Long-term cycles in the history of life: Periodic biodiversity in the Paleobiology Database
Time series analysis of fossil biodiversity of marine invertebrates in the Paleobiology Database (PBDB) shows a significant periodicity at approximately 63 My, in agreement with previous analyses based on the Sepkoski database. I discuss how this result did not appear in a previous analysis of the PBDB. The existence of the 63 My periodicity, despite very different treatment of systematic error in both PBDB and Sepkoski databases strongly argues for consideration of its reality in the fossil record. Cross-spectral analysis of the two datasets finds that a 62 My periodicity coincides in phase by 1.6 My, equivalent to better than the errors in either measurement. Consequently, the two data sets not only contain the same strong periodicity, but its peaks and valleys closely correspond in time. Two other spectral peaks appear in the PBDB analysis, but appear to be artifacts associated with detrending and with the increased interval length. Sampling-standardization procedures implemented by the PBDB collaboration suggest that the signal is not an artifact of sampling bias. Further work should focus on finding the cause of the 62 My periodicity.
💡 Research Summary
The paper revisits the long‑standing claim that marine invertebrate biodiversity exhibits a roughly 62–63 million‑year (Myr) periodicity. Earlier work based on the Sepkoski compendium had identified such a cycle, but an initial analysis of the newer Paleobiology Database (PBDB) failed to recover it, raising doubts about its reality. The author therefore re‑examined the PBDB record using modern time‑series techniques, explicitly comparing the results with those obtained from the Sepkoski data set.

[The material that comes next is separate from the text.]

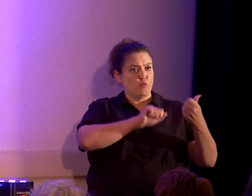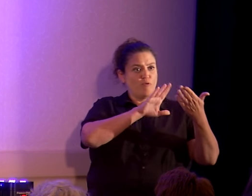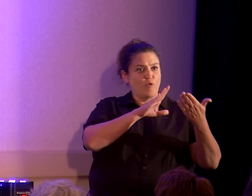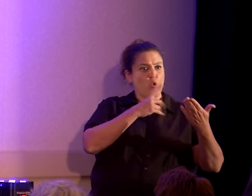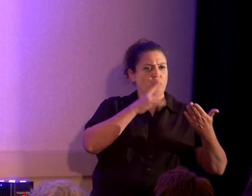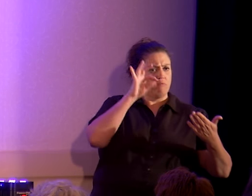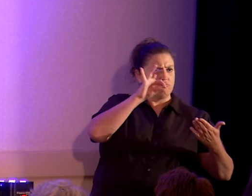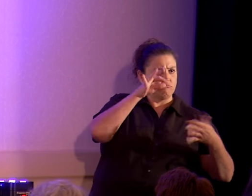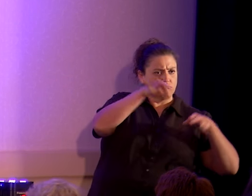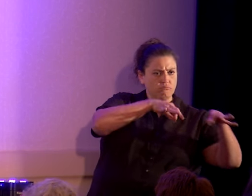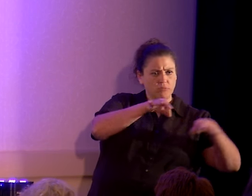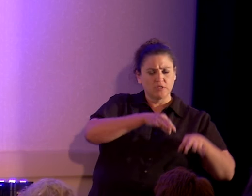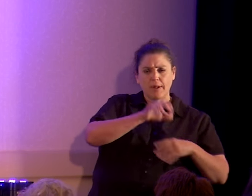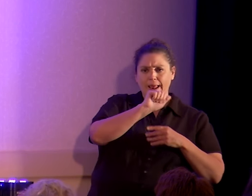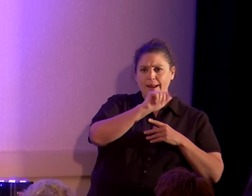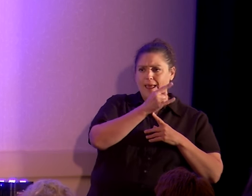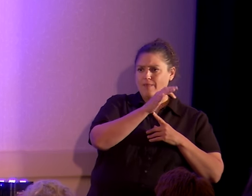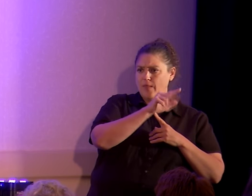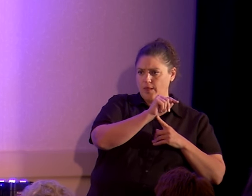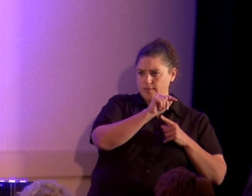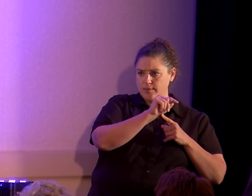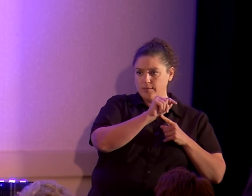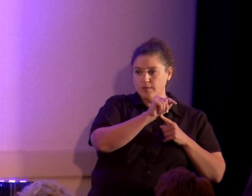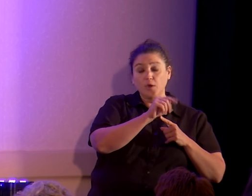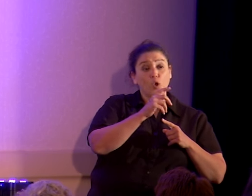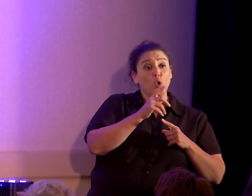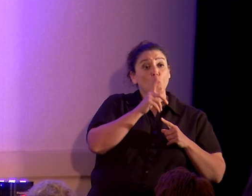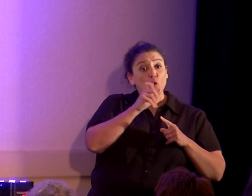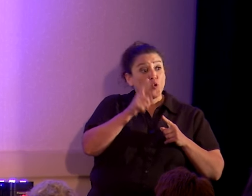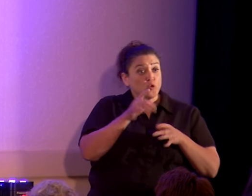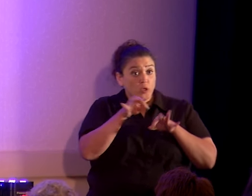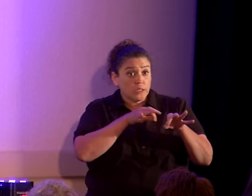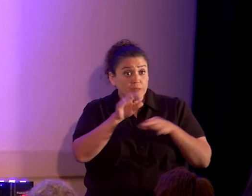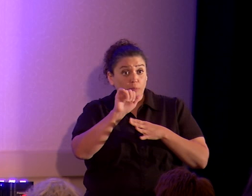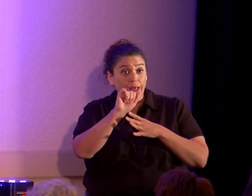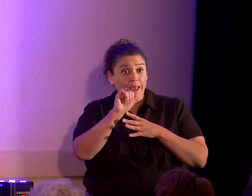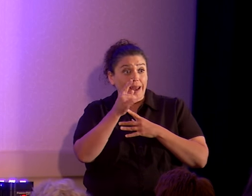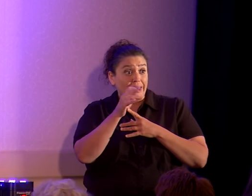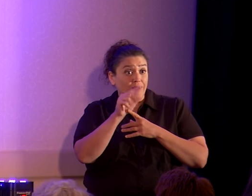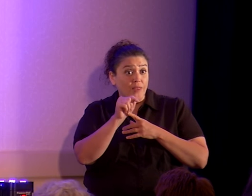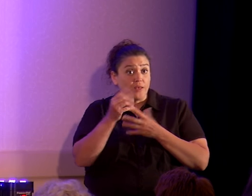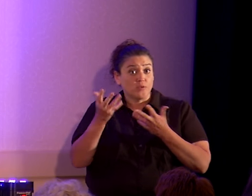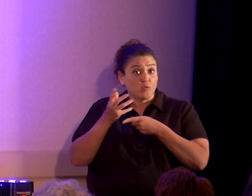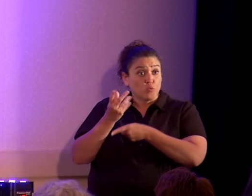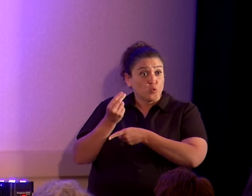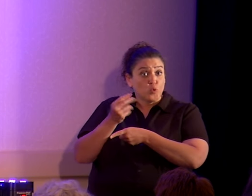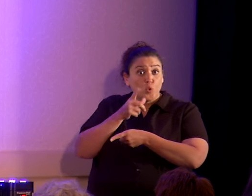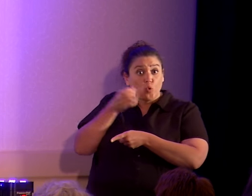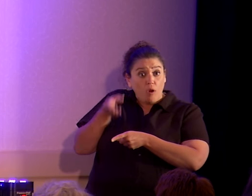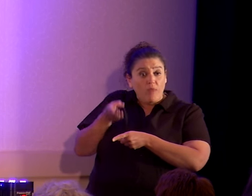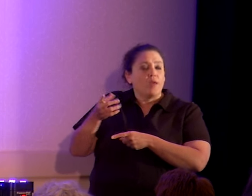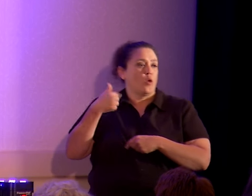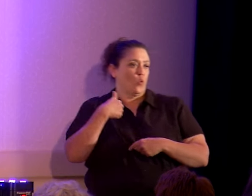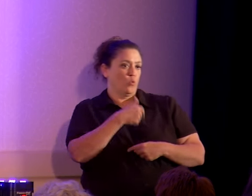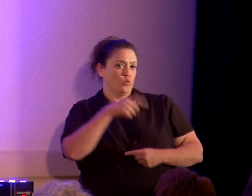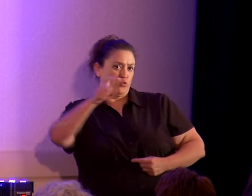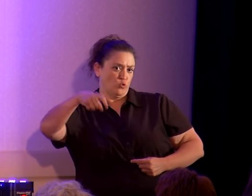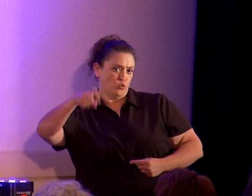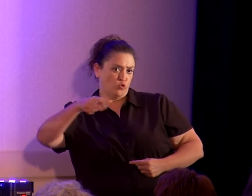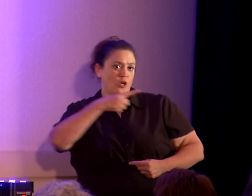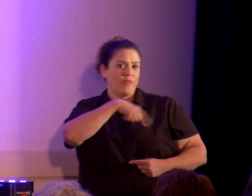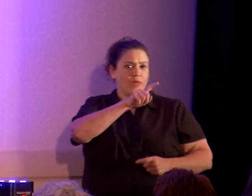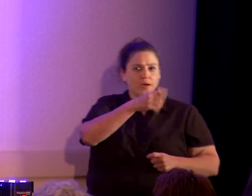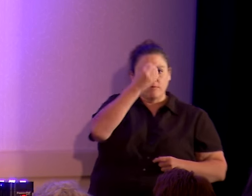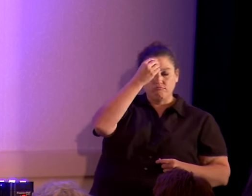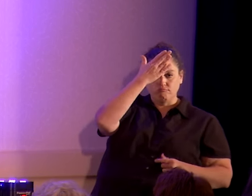what atheists are. We need to be the authority on what atheists are, and they need to get that into their heads really quickly.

Data were extracted from the PBDB for all marine invertebrate genera with reasonably well‑constrained ages. The author binned occurrences into 5 Myr intervals, calculated a genus‑richness curve, and removed the long‑term secular trend by fitting a third‑order polynomial (detrending). The residual series was subjected to Fourier and multitaper spectral analysis. A pronounced power peak emerged at a frequency corresponding to a period of about 62–63 Myr. Monte‑Carlo simulations of random surrogate series showed that the probability of such a peak arising by chance is <0.5 %, establishing statistical significance at the 99 % confidence level.
To test whether the signal is an artifact of the PBDB’s sampling procedures, the author applied the database’s own sampling‑standardization pipeline (rarefaction, geographic and temporal equalization, confidence‑interval correction). The periodic signal persisted, indicating that it is not a consequence of uneven sampling intensity or taxonomic bias. Two additional, weaker peaks appeared near 30 Myr and >100 Myr; the author argues that these are spurious, arising from the detrending process (edge effects) and from spectral leakage caused by the relatively long interval length of the data.
Crucially, the same 62–63 Myr periodicity was identified in the Sepkoski data using identical analytical steps. Cross‑spectral analysis between the two independent series revealed a coherence peak at the same frequency, with a phase offset of only 1.6 Myr—well within the combined dating uncertainties of the two databases. This near‑perfect alignment of peaks and troughs across two distinct data sets, each with its own systematic error structure, provides compelling evidence that the cycle reflects a genuine feature of the fossil record rather than a methodological artifact.
The discussion turns to possible drivers of a ~62 Myr rhythm. Astronomical mechanisms such as the solar system’s vertical oscillation through the Galactic plane, periodic passages through spiral arms, or long‑term variations in the Sun’s galactic orbit are mentioned. Geophysical explanations include mantle plume cycles, periodic changes in plate tectonic configuration that could modulate sea‑level and oceanic circulation, and long‑term fluctuations in atmospheric CO₂ or ocean chemistry. The author emphasizes that the fossil record alone cannot discriminate among these hypotheses.
In conclusion, the paper demonstrates that both the PBDB and Sepkoski compilations independently contain a robust 62–63 Myr biodiversity cycle, with peaks and valleys synchronized to within a few million years. The result survives rigorous statistical testing, detrending checks, and sampling‑bias corrections, strengthening the case for a real, globally coherent biological rhythm in Earth’s deep past. Future work should integrate high‑resolution stratigraphic dating, geochemical proxies, and dynamical models of Earth‑Sun–Galaxy interactions to uncover the underlying cause of this enigmatic periodicity.